> _Provided passage_
● ● ●

RE: Ferrari F355: PH Heroes

RE: Ferrari F355: PH Heroes

Wednesday 29th August 2018

Ferrari F355 | PH Heroes

Prior hadn't driven a manual shift Ferrari in nearly ten years. Guess what he liked about the F355...



A quarter of a century ago, the nice round number carmakers stretched to reach wasn't the 1000hp-per-tonne of today's fantasy league, but what now seems like a relatively modest 100bhp-per-litre.

Step forward the Ferrari F355, which arrived at the 1994 Geneva motor show with a 3.5-litre engine mounted longitudinally in its middle. The 109hp-per-litre that its naturally-aspirated, flat-plane crank V8 developed meant that the car put out 380hp at a sonorous 8250rpm, on the way to an 8800rpm rev-limiter.

The F355 fairly wowed the world back then. This week PH has driven one and - spoiler alert - come away bowled over all over again.


The supercar power race didn't start with the F355, and it certainly didn't end with it either. The F355 made a bit more poke than the 348 that preceded it and today the 720hp 488 Pista makes 190% of it.

It's a level of performance that leaves this 1994 car - this sweet, balanced, elegant 380hp Ferrari - feeling like a delicious sweet spot in all the decades of supercar development.

To drive an F355 today is to try a car that feels modern yet restrained; usable yet exotic.


You climb in and sit low, but on seats that by today's standards feel flat and offer a driving position that gives exceptional visibility. The steering wheel, ugly as the first days of airbagged wheels were, adjusts for rake but is mounted relatively low, while ahead is a dash and scuttle set at around chest height. There are thin A-pillars, a wide window behind you and a rear view mirror that takes in all of that plus the flat rear deck. Three pedals - 'cos this is a manual, like most 355s were - are marginally offset to the left at the wheelarch.

In a modern supercar the door cards would come up to your shoulders and you'd feel cocooned. The F355 feels spacious, offering a broad view across a dashboard that felt luxuriously finished at the time, but doesn't today. These days its switchgear and plastics wouldn't make it into a low-end supermini, but the leather and carpets are ageing well on this 44,000 mile car.

I don't want to dwell on the driving position - there's actual driving to do - but I think it's worth it because so much of the experience is dictated by it.

● ● ●

> _Dataset excerpt_
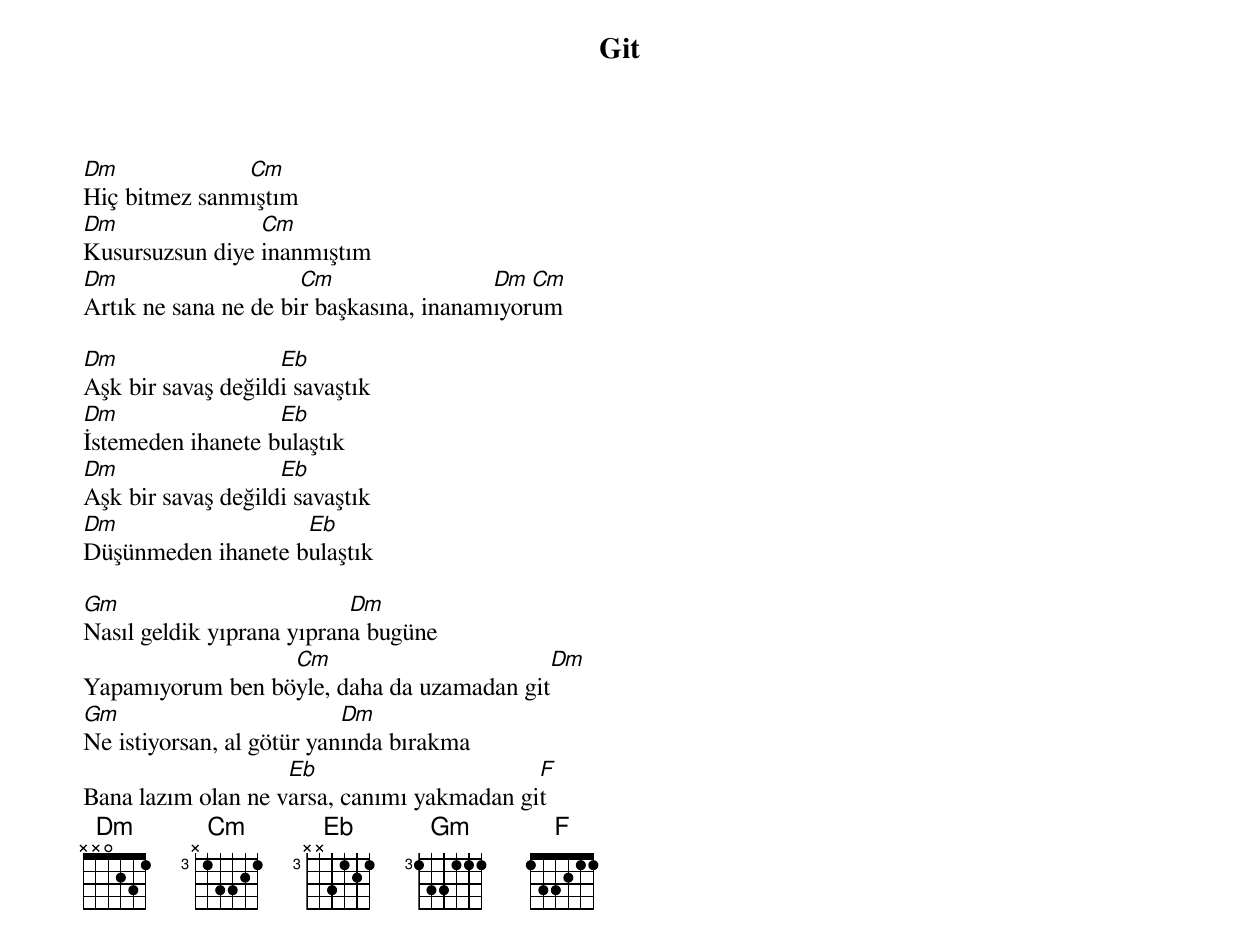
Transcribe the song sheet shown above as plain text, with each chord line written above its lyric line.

● ● ●

> _Problems to solve_
A - In the Ferrari F355 review, at which event did the car arrive?
B - Carry on with the Ferrari F355 review from its final sentence.

> _Answer set_
A - The 1994 Geneva motor show.

B -
As with a Mazda MX-5 it feels slightly like you're sitting on, rather than in, the F355, so much higher than you would in a modern supercar. Although surely there's barely anything in the hip-point - the car is a touch lower, overall, than today's 488 GTB, at 1171 v 1213mm. At 4.3m long it's around 30cm shorter, too, but the more significant feeling is that the F355 is narrower.

In the grand scheme of things, the F355's 1900mm wide body versus the 488's 1975mm doesn't sound that much. But the F355's diddy mirrors are barely wider than the bodywork, while with the 488's mirrors out, it's a 2.2m wide car.

Throw in the higher window line and more cossetting driving position of a modern supercar, the harder to gauge extremities, and you get a feel for what the F355 gets right. It's more approachable. Out to shock you less. I start the engine on the key in the yard at Slade's Garage, of Penn, where it's for sale at just under £100,000, and it fires to a tense but refined idle, without the dramatic BRAP of modern start-ups.


The F355's control weights feel modern. There's a tightness and consistency to the relatively light steering, while the three pedals have a medium weight and fine smoothness. They're less demanding, and more precise, than those in a BMW 3-Series.

This is the first manual Ferrari I've driven in almost a decade but I don't remember the last one's gearshift feeling this good, either. There's cliché after cliché to say about the cool round ball atop the lever, but what's never occurred to me before is that being metal, of course, there's no squidge to it. So it allows you to move the lever around the gate with more precision. There's stickiness to the shifts when it's cold, but as it warms through, it just becomes easy and oily smooth.

The F355 is an easy car to drive smoothly all round. Its ride is firm but composed. There were two stage electronic dampers but I leave them in standard mode.


Throttle response is good, positive, linear; you ask, you get. Matching revs on upshifts is easy if you're positive with the controls. On small throttle blips on downshifts it threatens to feel carburettored, like it hasn't quite cleared its throat, but if you give the throttle a bigger prod, the engine zings and dies quickly like the best of naturally aspirated motors.

Which isn't surprising, because this is one of them. Maybe the naturally aspirated (sub-12-cylinder) supercar engine did reach its apogee in the 458 Speciale, or maybe it's bettered today in the Porsche 911 GT3 RS. But here's a motor that can still hold its head high in any company. Its reactive at low revs, sharp at higher revs but, better than both of those things, the five-valve engine's power builds incredibly smoothly, with no flat spots or kicks. It just starts, and goes, and keeps on going.

Want more? It steers gracefully and corners with genuine agility (dry weight was claimed at 1350kg, so probably 1525kg fully fuelled at the kerb).


It stops less powerfully than a modern carbon-ceramic-braked car, sure, but there's easier pedal modulation. How it behaves near or beyond its limit I can't tell you, because I'm disinclined to find out in a retailer's £100,000 car. But below there it's fantastically engaging, and reports at the time said it was incredibly special.

What remains special today is the whole experience. As a road car it's about spot-on perfect: the right size, the right speed, composed-riding, it sounds terrific, and is pinpoint responsive. (See also, the same period Honda NSX, now, as then, the closest thing to offering this experience.)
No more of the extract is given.